-- Opening Marker --

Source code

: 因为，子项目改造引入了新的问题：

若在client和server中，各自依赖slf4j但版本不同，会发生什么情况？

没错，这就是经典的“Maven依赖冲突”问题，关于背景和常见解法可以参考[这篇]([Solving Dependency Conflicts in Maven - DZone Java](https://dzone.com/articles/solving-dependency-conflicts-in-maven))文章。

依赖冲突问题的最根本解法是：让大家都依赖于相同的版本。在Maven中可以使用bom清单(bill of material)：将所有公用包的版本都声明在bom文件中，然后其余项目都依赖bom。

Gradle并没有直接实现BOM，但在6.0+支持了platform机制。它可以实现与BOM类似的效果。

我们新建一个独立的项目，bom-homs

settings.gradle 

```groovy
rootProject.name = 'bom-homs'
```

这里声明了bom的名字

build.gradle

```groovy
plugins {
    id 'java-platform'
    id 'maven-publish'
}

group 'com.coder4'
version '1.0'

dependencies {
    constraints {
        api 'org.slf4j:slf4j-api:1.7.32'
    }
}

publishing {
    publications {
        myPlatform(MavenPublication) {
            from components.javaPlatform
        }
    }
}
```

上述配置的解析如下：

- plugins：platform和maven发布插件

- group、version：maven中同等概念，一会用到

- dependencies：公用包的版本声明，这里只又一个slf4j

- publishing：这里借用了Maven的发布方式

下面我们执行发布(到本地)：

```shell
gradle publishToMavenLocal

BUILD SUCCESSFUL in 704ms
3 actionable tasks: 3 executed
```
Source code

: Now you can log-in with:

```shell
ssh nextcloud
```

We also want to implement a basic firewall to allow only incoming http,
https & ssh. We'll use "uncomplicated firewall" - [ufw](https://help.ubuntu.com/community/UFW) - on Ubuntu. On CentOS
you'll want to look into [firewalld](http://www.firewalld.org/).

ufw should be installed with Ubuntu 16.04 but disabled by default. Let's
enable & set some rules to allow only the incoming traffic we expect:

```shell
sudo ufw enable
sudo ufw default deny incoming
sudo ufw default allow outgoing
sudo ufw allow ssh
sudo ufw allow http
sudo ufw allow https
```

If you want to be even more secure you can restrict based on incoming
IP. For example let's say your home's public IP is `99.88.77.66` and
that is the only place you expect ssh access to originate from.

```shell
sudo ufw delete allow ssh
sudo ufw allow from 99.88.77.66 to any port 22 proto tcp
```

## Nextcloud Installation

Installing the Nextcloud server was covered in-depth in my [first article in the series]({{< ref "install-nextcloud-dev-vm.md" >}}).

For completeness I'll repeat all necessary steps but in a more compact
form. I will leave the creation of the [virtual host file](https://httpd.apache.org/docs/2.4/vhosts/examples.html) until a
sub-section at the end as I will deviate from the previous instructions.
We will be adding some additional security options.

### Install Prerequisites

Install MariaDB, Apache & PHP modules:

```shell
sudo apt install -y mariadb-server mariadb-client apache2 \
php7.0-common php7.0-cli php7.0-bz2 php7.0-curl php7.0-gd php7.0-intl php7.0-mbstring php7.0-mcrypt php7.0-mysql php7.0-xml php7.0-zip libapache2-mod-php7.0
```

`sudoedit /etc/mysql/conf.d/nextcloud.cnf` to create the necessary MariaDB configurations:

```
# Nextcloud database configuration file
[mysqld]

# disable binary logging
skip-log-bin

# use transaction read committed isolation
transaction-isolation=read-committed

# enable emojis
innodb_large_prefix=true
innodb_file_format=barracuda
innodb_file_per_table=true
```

-- Closing Marker --
-- Opening Marker --

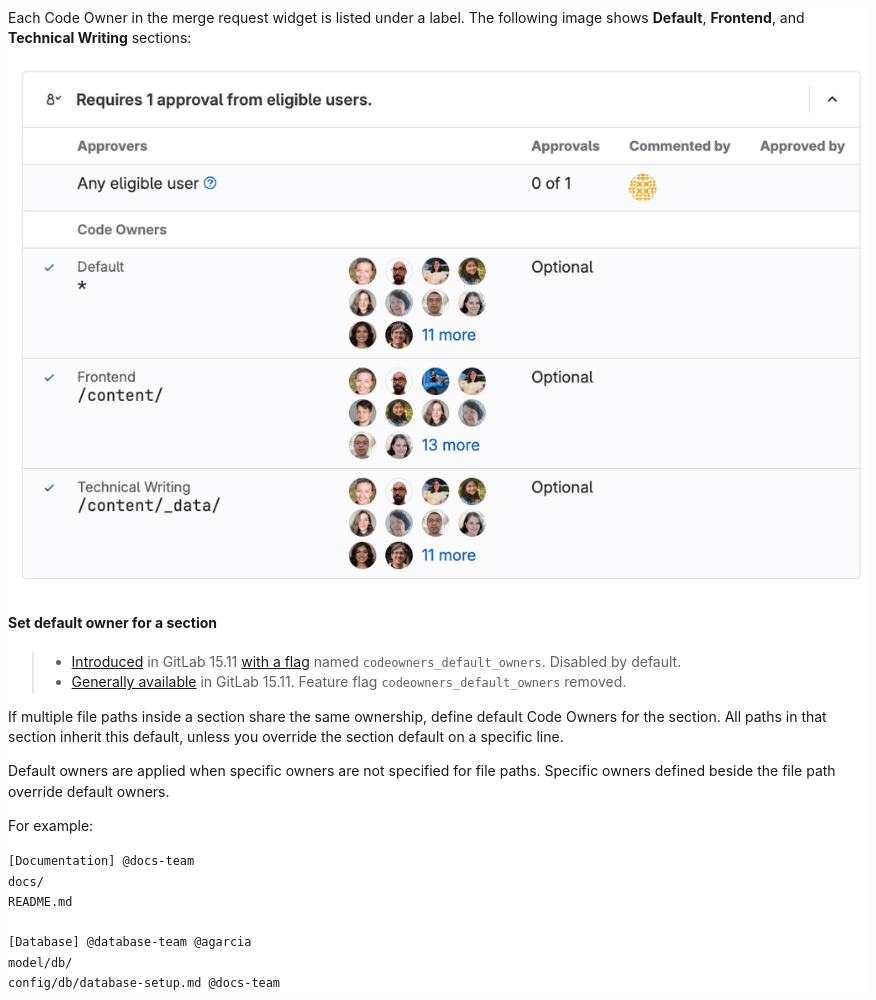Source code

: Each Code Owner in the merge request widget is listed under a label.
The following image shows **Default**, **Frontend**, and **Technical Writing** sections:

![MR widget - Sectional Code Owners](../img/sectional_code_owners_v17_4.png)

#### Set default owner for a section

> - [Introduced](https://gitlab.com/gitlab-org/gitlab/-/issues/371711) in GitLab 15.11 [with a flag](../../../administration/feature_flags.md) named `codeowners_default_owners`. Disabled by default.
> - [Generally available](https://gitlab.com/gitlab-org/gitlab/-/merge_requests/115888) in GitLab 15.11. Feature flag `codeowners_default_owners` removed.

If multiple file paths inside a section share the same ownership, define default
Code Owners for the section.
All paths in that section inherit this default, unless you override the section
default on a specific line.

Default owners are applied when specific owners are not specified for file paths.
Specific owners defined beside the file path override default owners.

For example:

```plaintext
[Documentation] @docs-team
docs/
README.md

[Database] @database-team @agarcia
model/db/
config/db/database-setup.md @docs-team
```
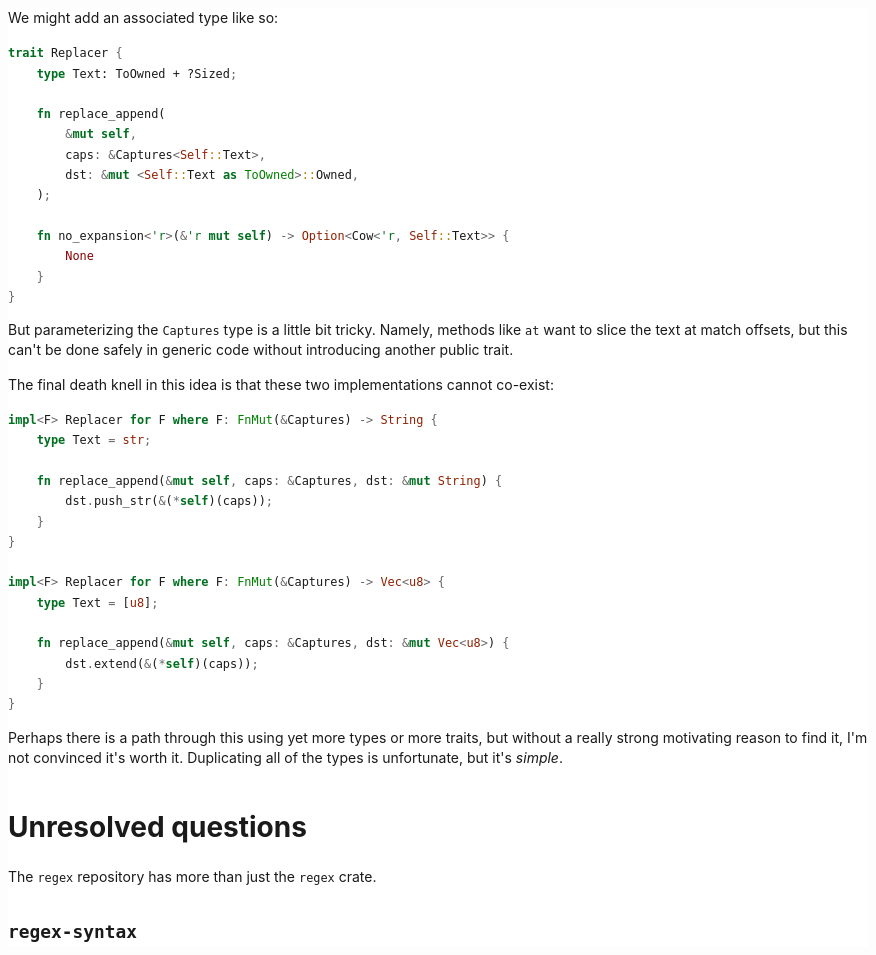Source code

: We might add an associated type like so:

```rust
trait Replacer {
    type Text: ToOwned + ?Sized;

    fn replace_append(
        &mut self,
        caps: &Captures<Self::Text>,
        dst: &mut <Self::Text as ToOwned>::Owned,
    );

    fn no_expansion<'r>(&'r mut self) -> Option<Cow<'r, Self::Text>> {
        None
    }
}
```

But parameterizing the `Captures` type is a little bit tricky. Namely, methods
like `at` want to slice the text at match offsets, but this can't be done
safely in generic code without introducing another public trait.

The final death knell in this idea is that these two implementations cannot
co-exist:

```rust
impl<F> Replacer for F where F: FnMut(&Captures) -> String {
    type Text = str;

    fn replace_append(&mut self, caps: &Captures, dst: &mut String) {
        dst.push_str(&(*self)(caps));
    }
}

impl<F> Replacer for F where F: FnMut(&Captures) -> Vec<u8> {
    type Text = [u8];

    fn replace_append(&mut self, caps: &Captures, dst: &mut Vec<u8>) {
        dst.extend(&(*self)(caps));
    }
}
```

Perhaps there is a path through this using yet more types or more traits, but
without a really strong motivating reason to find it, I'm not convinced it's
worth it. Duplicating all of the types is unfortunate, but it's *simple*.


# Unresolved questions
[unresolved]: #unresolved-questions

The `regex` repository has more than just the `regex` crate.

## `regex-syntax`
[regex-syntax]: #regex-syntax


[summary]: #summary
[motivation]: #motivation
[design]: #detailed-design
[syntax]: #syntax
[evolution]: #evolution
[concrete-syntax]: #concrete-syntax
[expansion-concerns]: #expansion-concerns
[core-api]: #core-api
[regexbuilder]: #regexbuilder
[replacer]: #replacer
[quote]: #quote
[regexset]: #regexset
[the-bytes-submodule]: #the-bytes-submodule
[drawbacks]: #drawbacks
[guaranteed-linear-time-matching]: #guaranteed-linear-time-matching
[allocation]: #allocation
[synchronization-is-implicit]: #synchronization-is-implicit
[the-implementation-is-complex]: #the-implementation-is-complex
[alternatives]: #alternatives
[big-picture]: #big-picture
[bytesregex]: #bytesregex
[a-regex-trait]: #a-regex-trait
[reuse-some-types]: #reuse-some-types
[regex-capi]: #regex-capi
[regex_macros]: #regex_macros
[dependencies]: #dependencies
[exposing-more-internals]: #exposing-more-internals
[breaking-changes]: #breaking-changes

-- Closing Marker --
-- Opening Marker --

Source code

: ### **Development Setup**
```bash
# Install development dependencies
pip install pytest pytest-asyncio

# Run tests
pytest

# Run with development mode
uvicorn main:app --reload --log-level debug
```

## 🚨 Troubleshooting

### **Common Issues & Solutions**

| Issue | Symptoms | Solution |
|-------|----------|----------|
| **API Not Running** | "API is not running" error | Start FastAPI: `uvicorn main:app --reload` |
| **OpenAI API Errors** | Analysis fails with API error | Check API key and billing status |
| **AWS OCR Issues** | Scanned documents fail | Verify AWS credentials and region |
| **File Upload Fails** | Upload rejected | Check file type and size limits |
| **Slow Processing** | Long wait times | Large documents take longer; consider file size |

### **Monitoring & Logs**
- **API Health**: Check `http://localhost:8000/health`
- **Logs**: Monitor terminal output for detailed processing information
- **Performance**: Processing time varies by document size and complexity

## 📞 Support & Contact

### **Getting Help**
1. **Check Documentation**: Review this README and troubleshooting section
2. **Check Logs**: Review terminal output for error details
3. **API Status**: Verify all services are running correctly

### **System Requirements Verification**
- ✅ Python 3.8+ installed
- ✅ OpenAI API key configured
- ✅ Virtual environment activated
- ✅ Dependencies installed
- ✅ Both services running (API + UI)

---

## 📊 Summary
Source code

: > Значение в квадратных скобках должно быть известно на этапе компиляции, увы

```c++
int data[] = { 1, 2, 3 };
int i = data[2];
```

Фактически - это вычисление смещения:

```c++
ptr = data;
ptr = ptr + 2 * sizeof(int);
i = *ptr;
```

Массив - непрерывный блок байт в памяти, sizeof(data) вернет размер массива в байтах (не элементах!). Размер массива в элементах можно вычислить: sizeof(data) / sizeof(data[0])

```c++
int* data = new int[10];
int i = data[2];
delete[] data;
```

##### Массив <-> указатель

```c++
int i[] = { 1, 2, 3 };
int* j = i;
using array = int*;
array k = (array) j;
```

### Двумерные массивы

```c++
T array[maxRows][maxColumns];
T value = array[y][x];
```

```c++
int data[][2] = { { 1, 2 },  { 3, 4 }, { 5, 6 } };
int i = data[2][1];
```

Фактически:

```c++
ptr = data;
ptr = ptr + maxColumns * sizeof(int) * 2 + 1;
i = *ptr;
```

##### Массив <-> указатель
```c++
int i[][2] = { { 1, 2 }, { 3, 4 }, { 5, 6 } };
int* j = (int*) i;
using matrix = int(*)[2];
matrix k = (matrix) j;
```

-- Closing Marker --

▶ **BRIEF**
Look through the material above and print exactly the lines from the one containing "If you want" to the one containing "For completeness I'll", both included, and nothing more.

▶ **RESULT FOR THIS EXERCISE**
If you want to be even more secure you can restrict based on incoming
IP. For example let's say your home's public IP is `99.88.77.66` and
that is the only place you expect ssh access to originate from.

```shell
sudo ufw delete allow ssh
sudo ufw allow from 99.88.77.66 to any port 22 proto tcp
```

## Nextcloud Installation

Installing the Nextcloud server was covered in-depth in my [first article in the series]({{< ref "install-nextcloud-dev-vm.md" >}}).

For completeness I'll repeat all necessary steps but in a more compact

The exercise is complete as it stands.